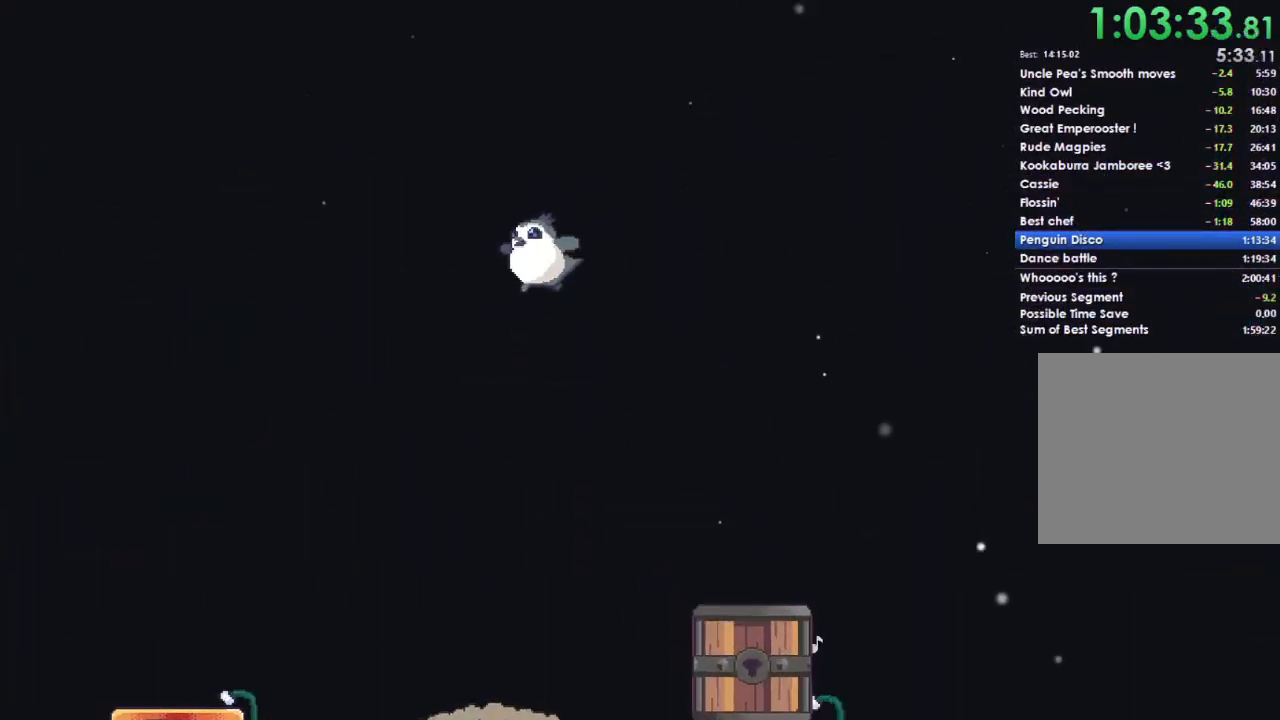
{"buttons": [], "left_stick": "left", "right_stick": "center", "events": [[133, "A", "up"], [333, "A", "down"], [433, "A", "up"]]}
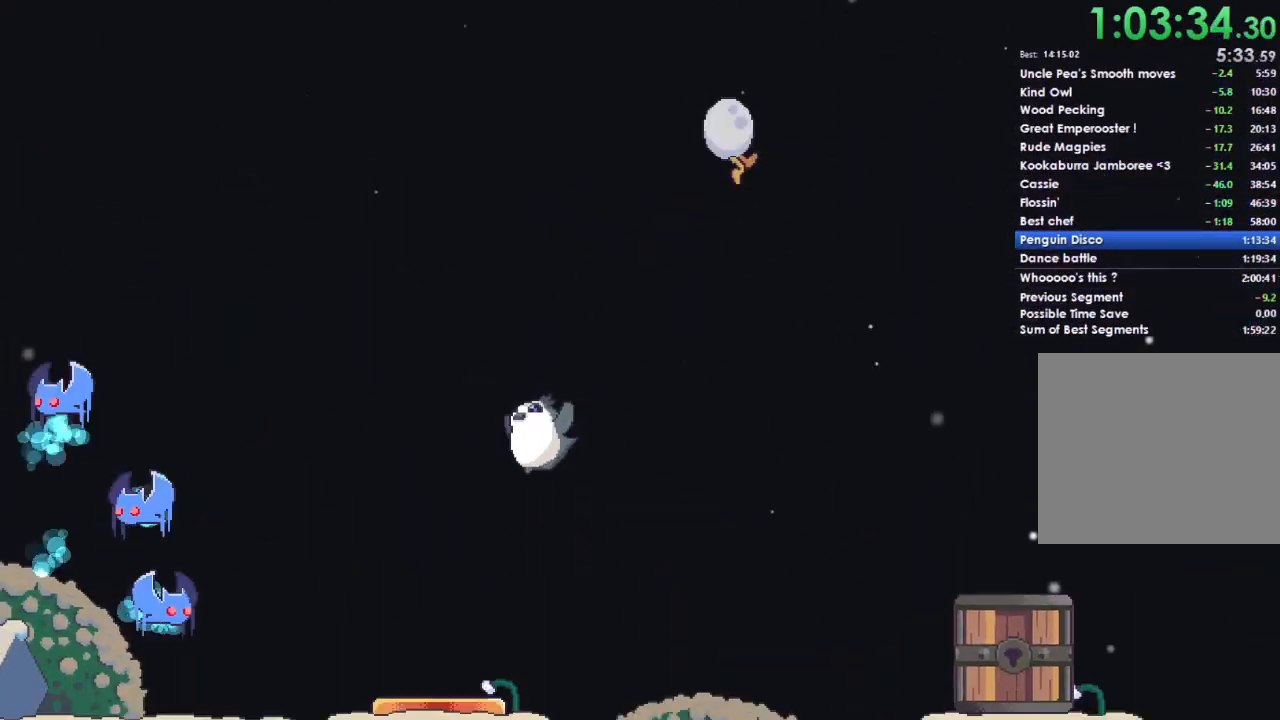
{"buttons": [], "left_stick": "center", "right_stick": "center", "events": [[200, "left_stick", "center"]]}
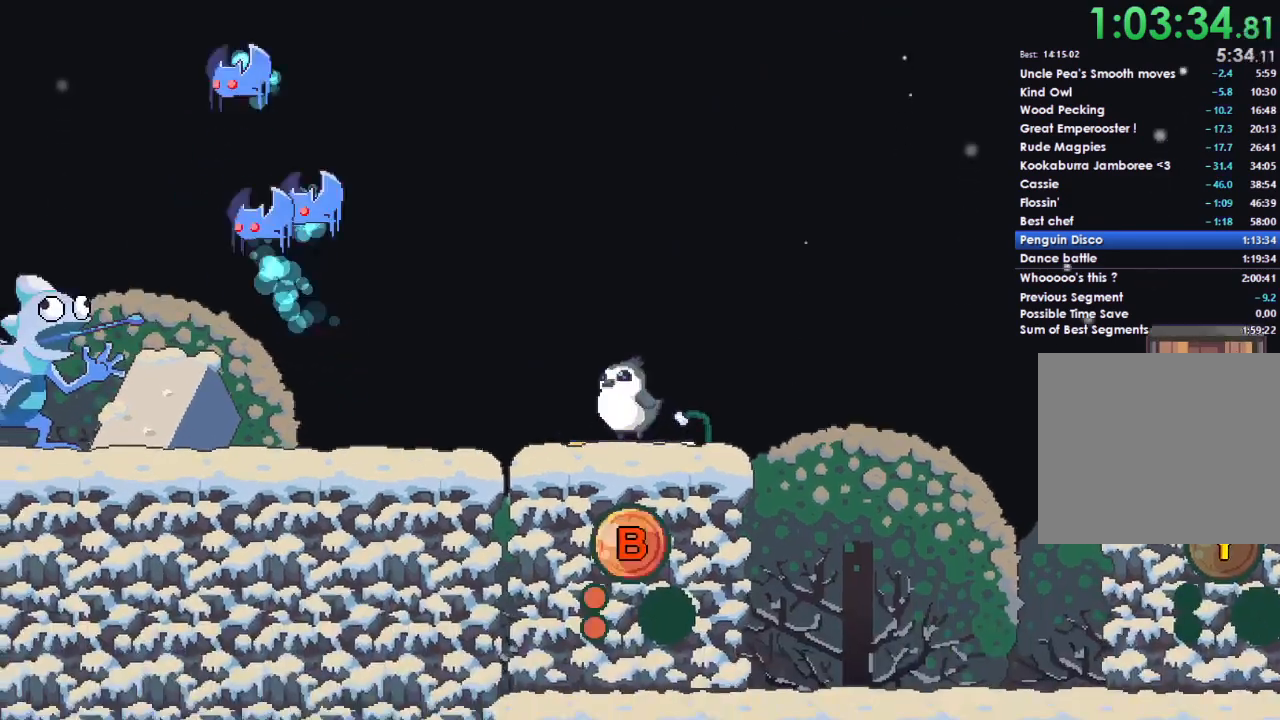
{"buttons": [], "left_stick": "center", "right_stick": "center", "events": [[100, "left_stick", "right"], [233, "left_stick", "center"]]}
■ ■ ■ ■
**What you are asked to do:** Start at the first line and set down all of the data exactly, passing over the pictures.

**Response area:**
{"buttons": [], "left_stick": "left", "right_stick": "center", "events": [[133, "A", "up"], [333, "A", "down"], [433, "A", "up"]]}
{"buttons": [], "left_stick": "center", "right_stick": "center", "events": [[200, "left_stick", "center"]]}
{"buttons": [], "left_stick": "center", "right_stick": "center", "events": [[100, "left_stick", "right"], [233, "left_stick", "center"]]}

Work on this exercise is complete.